After simulation run – The code executed after simulation run. This code is executed when simulation engine finishes the model execution (Engine.finished() function is called). This code is not executed when you stop your model by clicking the Terminate execution button.
After iteration – The code executed after iteration run.
After experiment – The code executed after experiment run.
Imports section – import statements needed for correct compilation of the experiment class' code. When Java code is generated, these statements are inserted before definition of the Java class.
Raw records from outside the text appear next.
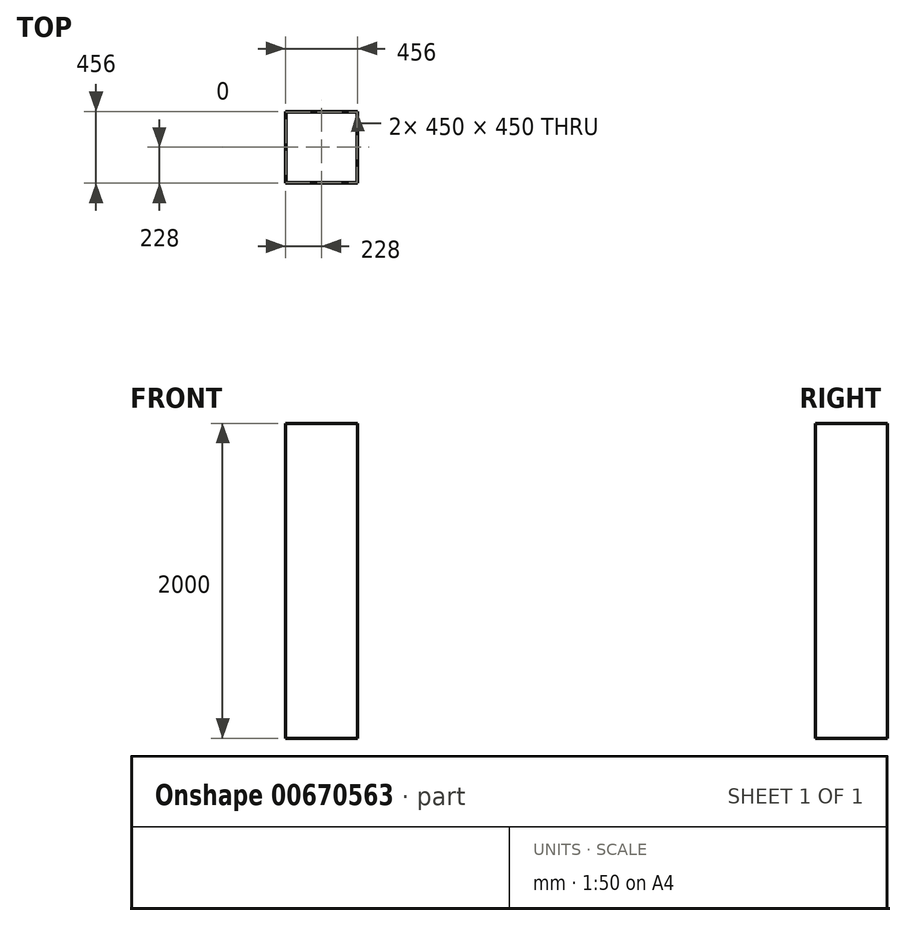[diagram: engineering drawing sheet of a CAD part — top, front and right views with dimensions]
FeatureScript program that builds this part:
annotation { "Feature Type Name" : "Feature", "Feature Type Description" : "" }
export const myFeature = defineFeature(function(context is Context, id is Id, definition is map)
    precondition{}
    {
        {
            var Q0;
            Q0=qCreatedBy(makeId("Top.planeOp"),FACE);
            var sketch = newSketch(context, id + "F0", { "sketchPlane" : qUnion([Q0])});
            skLineSegment(sketch, "E0.bottom", {"start": v(225, -225) * mm, "end": v(-225, -225) * mm});
            skLineSegment(sketch, "E0.top", {"start": v(225, 225) * mm, "end": v(-225, 225) * mm});
            skLineSegment(sketch, "E0.left", {"start": v(225, -225) * mm, "end": v(225, 225) * mm});
            skLineSegment(sketch, "E0.right", {"start": v(-225, -225) * mm, "end": v(-225, 225) * mm});
            skPoint(sketch, "E0.middle", {"position": v(0, 0) * mm});
            skLineSegment(sketch, "E1.0", {"start": v(228, 228) * mm, "end": v(-228, 228) * mm});
            skLineSegment(sketch, "E1.1", {"start": v(228, -228) * mm, "end": v(228, 228) * mm});
            skLineSegment(sketch, "E1.2", {"start": v(228, -228) * mm, "end": v(-228, -228) * mm});
            skLineSegment(sketch, "E1.3", {"start": v(-228, -228) * mm, "end": v(-228, 228) * mm});
            skLineSegment(sketch, "E2", {"start": v(-228, 0) * mm, "end": v(228, 0) * mm, "construction": true});
            skLineSegment(sketch, "E3", {"start": v(0, -228) * mm, "end": v(0, 228) * mm, "construction": true});
            skSolve(sketch);
        }
        {
            var Q0;
            Q0=makeQuery(id+"F0.imprint","IMPRINT",FACE,{"disambiguationData":[TD([[makeQuery(id+"F0.imprint","IMPRINT",EDGE,{"derivedFrom":sQuery(id+"F0.wireOp",EDGE,"E0.bottom")}),1.0]])]});
            extrude(context, id + "F1", {"entities" : qUnion([Q0]), "depth" : 2000 * mm, "offsetDistance" : 25 * mm});
        }
    });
Additional class code – Arbitrary member variables, nested classes, constants and methods are defined here. This code will be inserted into the experiment class definition. You can access these class data members anywhere within this experiment.
Java machine arguments – Specify here Java machine arguments you want to apply on launching your model. You can find the detailed information on possible arguments at Java Sun Microsystems web site: http://java.sun.com/j2se/1.5.0/docs/tooldocs/windows/java.html
Command-line arguments – Here you can specify command line arguments you want to pass to your model. You can get the values of passed argument values in the experiment's Additional class code using the method String getCommandLineArguments()
– If the option is selected and the processor has several
AnyLogic will run several experiment iterations in parallel on
processor cores. Thereby performance is multiply increased and the
experiment is performed significantly quicker.
feature is made controllable because in some rare
cases parallel evaluations may affect the optimizer strategy
that more iterations are required to find the optimal
Do not use static variables, collections, table functions and custom distributions (check that their advanced option Static is deselected), if you turn on parallel evaluations here.
Load top-level agent from snapshot – If selected, the experiment will load the model state from the snapshot file specified in the control to the right. The experiment will be started from the time when the model state was saved.